We can certainly use the help. According to results from a 2015 BlackRock survey of 2,000 Canadians, 40 per cent said they had only a general sense of how much money they would need to retire, and another third admitted they had no clue.
Those who work with financial planners to create a comprehensive plan covering budgets, taxes, estate planning, retirement, investing, debt and risk management are substantially more likely to report feeling their finances are on track. But it is not always easy to find an adviser, particularly for those in smaller communities or with less than $100,000 in assets.
Enter retirement websites and apps. But which ones to choose? After all, search for "Canadian retirement calculator" and 504,000 results pop up. To cut through the clutter, here is a quick snapshot of some helpful, free, Canadian-friendly options.
Forget sweeping advice claiming Canadians all need $1-million to retire. The reality? Everybody's number is going to be different. A bookworm who plans to spend most of her days in a hammock (with free library books) will obviously need far less than a jet-setting traveller with a penchant for the exotic. The Retirement Goal Planning System app, from the Allianz Global Investors Center for Behavioral Finance, helps users think carefully about retirement goals and what matters most to them, whether that is financial independence, starting a second career or enjoying the company of friends.

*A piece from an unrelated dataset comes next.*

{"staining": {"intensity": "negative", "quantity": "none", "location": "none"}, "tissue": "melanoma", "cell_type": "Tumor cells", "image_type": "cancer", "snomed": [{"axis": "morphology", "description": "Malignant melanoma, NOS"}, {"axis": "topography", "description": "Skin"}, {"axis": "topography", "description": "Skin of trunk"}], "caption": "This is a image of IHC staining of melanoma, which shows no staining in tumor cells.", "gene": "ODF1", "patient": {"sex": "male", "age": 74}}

Think of this app as the first step in giving a financial plan some structure.
Of course, no one can accurately predict when they will die. But this website uses a variety of factors to make an educated guess. Professors at the University of Pennsylvania developed the site, which gathers information regarding life events, stressors, physique, fitness and health, to estimate how long the user is likely to live.
If the number shocks – being told there is a 75-per-cent chance you will live well past 87 will do that – it is meant to. No one wants to outlive their retirement savings. Best to assume your predicted longevity is real, and then plan for it.
Wondering now much retirement money you will receive from the government? Want to know how much more you should be saving now to close the gap between government pensions and your financial goals? This is the website for you.
Have your Canada Pension Plan (CPP) Statement of Contributions on hand (you can get it at the My Service Canada Account site) and start plugging in your numbers. This federal government calculator gives a rough estimate of how much income to expect from CPP and Old Age Security once you retire.
This easy-to-navigate and useful site, compliments of the Ontario Securities Commission, has clear and simple calculators perfect for retirement planning beginners. Use the retirement cash flow calculator, the online retirement budget worksheet, or watch videos about how your investment risk profile changes over time.
Paul Shelestowsky, a senior wealth adviser with Meridian Credit Union in Niagara-on-the-Lake, Ont., says it is one of his favourite sites and recommends it. "An adviser will make the numbers a lot more accurate, but this is a good starting place," he says.
This free online educational tool and retirement calculator offered through the University of Calgary's School of Public Policy (the original U.S. version was created by a Boston University professor) is different from other tools that calculate how much we should be spending, saving and insuring to maintain our standard of living. Unlike other calculators that ask users to input what they want their annual retirement income to be – as studies have shown, we are woefully inept at coming up with that estimate – ESPlannerBASIC takes the guesswork out of the equation. It decides what the magic number should be, based on something called "life-cycle consumption smoothing." It aims to keep the standard of living as consistent as possible throughout a person's lifetime.
What's more, it makes other assumptions that most users probably would not, such as living until 100. Sure, nine out of 10 of us won't actually hit that milestone, but why take any chances?
The 'Big Five' and beyond
Banks and some insurance companies offer retirement savings calculators, too. While they often don't require you to be a client to access them, be prepared for nudges about what they can sell you based on the information you enter.